LEGO once derided licensing, saying it would never move away from its core generic, unadulterated building set business. But new thinking was needed amid hard times not so many years ago, and the Star Wars license turned the company around.

Star Wars was truly just the beginning of LEGO’s licensing, and it is licensing that has made the company one of the top global toy manufacturers. Recently, I asked a cousin’s 8-year-old daughter which LEGO sets she has. (I’d been tipped off that she was heavy into Star Wars.) “I’d rather tell you which ones I’d like to get,” she replied, and proceeded to rattle off 19 sets – all of them Harry Potter – before scrunching her nose. “There are 21 I want. Which two am I forgetting?”

Certainly Angry Birds did a lot for Commonwealth Toys a few years ago. And now it will be interesting to see how Germany’s Schleich will fare. Schleich’s core business is upmarket plastic figurines of prehistoric animals, generic knights, wild life, and farm life. They tend to be sold in specialty toy stores.
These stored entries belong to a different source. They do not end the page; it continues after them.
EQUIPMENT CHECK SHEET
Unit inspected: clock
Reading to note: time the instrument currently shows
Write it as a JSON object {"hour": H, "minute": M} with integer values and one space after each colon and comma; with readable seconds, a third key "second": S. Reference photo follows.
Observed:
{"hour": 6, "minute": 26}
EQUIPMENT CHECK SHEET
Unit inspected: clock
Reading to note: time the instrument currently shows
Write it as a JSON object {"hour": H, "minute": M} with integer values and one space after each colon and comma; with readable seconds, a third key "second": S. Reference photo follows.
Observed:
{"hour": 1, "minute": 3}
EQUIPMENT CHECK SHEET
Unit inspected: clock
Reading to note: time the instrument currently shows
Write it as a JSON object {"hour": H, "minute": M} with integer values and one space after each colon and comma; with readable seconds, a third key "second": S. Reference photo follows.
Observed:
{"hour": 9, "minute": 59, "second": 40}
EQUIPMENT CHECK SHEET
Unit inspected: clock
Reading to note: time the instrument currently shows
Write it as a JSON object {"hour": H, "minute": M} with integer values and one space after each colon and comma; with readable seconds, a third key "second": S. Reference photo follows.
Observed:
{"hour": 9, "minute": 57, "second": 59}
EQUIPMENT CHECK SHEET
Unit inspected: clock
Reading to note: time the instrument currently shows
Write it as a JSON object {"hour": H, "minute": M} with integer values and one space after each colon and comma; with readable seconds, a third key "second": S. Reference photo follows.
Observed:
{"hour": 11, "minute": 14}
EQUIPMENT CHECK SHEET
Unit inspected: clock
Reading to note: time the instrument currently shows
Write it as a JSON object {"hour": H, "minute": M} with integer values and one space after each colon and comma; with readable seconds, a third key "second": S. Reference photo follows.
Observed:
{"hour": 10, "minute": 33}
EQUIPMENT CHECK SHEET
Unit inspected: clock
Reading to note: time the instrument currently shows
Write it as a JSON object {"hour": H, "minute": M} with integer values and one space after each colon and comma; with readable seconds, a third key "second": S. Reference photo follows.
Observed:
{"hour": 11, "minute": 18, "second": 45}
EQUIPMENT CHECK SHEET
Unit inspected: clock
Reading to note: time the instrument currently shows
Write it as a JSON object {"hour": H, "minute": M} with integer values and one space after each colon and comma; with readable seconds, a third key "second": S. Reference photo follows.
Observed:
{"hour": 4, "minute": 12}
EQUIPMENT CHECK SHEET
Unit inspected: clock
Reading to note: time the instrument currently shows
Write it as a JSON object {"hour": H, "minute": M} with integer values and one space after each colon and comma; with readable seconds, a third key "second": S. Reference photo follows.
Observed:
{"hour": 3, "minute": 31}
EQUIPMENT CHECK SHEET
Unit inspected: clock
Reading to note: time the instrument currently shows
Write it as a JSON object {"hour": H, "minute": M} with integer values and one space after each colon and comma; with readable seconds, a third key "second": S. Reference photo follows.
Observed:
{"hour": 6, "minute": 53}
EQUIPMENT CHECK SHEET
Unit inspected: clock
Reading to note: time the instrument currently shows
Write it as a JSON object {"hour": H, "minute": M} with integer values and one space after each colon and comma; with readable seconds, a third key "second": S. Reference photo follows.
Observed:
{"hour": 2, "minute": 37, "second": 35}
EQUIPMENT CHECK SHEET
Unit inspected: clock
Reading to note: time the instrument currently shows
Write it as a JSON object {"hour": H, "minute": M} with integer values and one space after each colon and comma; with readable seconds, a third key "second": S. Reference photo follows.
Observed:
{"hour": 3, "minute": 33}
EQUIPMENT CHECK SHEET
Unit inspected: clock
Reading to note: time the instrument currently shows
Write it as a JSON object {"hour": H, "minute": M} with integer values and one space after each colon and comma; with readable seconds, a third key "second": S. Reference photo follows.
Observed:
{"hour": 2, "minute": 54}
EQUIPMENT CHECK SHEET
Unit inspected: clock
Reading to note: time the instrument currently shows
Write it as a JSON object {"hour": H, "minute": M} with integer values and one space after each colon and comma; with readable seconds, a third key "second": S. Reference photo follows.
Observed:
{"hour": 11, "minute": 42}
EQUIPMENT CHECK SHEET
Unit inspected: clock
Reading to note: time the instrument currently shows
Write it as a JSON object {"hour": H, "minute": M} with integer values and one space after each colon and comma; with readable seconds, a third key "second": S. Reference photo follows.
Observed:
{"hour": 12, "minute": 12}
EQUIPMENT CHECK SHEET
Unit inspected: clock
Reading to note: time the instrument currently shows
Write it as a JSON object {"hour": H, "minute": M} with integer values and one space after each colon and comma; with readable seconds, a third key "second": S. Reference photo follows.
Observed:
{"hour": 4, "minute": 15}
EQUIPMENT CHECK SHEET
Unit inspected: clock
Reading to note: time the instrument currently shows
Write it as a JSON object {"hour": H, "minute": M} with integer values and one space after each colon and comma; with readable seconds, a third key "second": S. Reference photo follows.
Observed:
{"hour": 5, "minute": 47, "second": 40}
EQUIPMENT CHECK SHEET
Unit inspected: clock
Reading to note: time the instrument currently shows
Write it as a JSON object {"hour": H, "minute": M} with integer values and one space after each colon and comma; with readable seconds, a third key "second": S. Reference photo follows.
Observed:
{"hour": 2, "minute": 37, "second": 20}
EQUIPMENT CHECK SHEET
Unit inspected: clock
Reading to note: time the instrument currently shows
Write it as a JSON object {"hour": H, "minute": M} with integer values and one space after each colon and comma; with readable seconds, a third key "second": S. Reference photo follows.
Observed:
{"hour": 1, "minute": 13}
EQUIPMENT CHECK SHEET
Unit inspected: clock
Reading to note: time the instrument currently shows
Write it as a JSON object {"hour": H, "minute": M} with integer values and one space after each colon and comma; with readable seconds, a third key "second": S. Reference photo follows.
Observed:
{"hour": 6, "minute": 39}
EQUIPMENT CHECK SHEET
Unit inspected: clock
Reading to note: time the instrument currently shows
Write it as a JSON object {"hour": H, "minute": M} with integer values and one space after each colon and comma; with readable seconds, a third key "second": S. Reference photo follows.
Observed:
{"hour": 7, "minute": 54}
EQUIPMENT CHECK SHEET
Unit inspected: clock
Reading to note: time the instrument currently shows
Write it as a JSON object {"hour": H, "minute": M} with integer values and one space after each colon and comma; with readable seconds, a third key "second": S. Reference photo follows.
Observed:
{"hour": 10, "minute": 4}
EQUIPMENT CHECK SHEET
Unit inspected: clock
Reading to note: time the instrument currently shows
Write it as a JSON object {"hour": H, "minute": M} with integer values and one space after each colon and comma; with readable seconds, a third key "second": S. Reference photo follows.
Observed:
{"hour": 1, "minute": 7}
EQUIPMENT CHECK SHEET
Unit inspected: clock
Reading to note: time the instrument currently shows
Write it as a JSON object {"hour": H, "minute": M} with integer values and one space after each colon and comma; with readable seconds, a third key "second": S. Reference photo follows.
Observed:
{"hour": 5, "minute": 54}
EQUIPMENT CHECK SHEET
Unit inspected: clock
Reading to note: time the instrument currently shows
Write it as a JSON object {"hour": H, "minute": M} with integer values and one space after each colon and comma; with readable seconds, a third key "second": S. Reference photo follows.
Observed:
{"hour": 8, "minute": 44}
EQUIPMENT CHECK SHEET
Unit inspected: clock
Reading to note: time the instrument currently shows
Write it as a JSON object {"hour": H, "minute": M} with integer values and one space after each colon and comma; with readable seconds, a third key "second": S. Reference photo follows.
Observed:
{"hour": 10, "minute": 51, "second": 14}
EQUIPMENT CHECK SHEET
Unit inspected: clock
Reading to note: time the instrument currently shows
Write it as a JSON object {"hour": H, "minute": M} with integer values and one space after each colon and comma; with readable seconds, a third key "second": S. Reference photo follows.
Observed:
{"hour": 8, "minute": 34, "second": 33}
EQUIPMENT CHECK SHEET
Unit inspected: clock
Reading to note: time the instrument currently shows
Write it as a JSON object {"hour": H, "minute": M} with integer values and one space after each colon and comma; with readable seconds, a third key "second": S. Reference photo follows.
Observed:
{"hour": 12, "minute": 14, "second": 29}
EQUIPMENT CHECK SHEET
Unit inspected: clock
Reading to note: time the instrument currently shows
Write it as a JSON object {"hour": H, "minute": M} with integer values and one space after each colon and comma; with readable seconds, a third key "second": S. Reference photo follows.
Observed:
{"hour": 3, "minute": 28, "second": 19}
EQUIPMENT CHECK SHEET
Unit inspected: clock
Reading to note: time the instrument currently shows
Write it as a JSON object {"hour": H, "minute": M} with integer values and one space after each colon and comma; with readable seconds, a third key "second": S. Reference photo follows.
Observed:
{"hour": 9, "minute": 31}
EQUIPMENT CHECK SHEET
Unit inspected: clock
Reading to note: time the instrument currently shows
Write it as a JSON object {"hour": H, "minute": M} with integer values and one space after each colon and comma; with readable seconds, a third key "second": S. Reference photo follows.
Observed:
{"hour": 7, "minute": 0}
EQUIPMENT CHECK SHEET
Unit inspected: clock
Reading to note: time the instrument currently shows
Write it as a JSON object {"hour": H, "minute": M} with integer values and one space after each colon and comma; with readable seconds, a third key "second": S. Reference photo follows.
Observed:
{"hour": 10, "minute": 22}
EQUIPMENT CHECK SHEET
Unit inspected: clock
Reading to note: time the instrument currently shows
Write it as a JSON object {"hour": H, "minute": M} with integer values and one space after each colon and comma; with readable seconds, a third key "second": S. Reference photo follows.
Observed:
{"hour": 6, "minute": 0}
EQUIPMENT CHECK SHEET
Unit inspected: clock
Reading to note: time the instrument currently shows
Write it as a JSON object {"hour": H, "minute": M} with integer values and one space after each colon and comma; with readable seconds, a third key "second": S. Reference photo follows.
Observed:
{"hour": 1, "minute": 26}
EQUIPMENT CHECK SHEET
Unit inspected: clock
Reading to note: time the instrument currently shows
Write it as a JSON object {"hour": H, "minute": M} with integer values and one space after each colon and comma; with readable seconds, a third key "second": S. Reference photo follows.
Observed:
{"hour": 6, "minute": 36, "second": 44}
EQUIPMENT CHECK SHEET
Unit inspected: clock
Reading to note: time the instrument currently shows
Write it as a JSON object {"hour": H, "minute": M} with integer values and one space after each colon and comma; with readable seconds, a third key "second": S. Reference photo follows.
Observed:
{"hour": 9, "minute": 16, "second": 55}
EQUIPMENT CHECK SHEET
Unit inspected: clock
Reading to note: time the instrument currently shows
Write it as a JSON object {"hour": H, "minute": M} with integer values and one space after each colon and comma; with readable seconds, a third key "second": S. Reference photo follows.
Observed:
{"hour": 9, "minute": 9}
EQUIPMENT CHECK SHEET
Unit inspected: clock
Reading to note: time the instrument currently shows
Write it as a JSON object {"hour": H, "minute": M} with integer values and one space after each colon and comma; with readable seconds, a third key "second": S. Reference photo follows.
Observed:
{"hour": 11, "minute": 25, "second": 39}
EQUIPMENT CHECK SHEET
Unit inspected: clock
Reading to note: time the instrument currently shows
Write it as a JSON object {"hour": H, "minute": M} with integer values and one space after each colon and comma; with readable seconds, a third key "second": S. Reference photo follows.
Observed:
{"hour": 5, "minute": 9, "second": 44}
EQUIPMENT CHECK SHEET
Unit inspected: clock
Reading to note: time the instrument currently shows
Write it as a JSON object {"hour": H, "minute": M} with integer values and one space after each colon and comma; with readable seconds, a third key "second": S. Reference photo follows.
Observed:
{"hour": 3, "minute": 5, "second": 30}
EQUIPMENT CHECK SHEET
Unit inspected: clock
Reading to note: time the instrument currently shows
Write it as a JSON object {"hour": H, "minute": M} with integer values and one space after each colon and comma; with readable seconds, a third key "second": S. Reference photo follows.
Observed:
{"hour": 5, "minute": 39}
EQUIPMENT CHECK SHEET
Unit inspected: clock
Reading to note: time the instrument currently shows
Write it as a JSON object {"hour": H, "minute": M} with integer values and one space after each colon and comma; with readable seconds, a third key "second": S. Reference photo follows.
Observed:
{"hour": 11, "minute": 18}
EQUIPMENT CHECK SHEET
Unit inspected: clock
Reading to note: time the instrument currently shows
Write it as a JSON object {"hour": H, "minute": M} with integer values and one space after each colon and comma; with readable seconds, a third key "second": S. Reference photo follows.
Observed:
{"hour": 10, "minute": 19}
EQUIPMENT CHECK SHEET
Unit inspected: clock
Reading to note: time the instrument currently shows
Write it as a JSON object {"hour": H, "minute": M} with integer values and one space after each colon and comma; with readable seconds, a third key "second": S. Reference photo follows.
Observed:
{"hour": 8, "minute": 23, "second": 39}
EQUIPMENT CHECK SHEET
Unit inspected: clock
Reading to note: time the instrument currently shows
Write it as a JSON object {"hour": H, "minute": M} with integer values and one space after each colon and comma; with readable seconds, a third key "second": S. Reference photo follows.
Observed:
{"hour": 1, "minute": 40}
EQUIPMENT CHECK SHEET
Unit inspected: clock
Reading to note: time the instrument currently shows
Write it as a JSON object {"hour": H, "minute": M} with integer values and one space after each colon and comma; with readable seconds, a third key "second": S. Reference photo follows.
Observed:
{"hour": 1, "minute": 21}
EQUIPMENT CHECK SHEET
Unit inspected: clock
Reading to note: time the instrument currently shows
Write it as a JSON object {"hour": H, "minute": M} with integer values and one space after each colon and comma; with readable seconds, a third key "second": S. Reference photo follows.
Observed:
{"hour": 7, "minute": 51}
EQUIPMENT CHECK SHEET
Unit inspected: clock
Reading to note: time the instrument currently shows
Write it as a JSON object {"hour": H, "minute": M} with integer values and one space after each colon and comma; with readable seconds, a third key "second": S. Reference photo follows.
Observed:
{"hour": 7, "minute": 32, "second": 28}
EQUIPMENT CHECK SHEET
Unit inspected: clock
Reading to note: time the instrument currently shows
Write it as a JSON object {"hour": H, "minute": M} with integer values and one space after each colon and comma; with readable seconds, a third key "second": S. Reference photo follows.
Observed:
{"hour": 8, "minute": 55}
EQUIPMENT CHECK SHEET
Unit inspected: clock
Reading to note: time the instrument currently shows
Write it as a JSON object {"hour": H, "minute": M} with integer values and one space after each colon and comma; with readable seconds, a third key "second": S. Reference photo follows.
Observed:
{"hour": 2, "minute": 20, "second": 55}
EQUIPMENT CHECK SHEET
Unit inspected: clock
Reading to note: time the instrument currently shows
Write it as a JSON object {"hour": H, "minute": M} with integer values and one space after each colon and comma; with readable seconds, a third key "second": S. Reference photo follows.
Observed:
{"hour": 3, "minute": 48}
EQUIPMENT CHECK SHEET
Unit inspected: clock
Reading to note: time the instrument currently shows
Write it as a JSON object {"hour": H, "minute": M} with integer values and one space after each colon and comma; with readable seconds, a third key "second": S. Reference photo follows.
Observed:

Years ago, the company licensed Smurfs, and its success led Schleich to license extensively. The company had severe financial difficulties and swore off licensing, except for continuing its Smurfs relationship. It tried developing its own fantasy property, Bayala, that it hoped to license out into other categories (the property still exists, but I’m not sure much ever got licensed). And now the company’s Toy Fair presence was dominated by its new DC Comics (specifically Justice League) and Peanuts licenses. The people at the booth, who are from Schleich’s North Carolina-based U.S. distribution operation, weren’t familiar with the company history but, noted Soren Philip Hjorth, who is president of Schleich USA, “This isn’t that company.”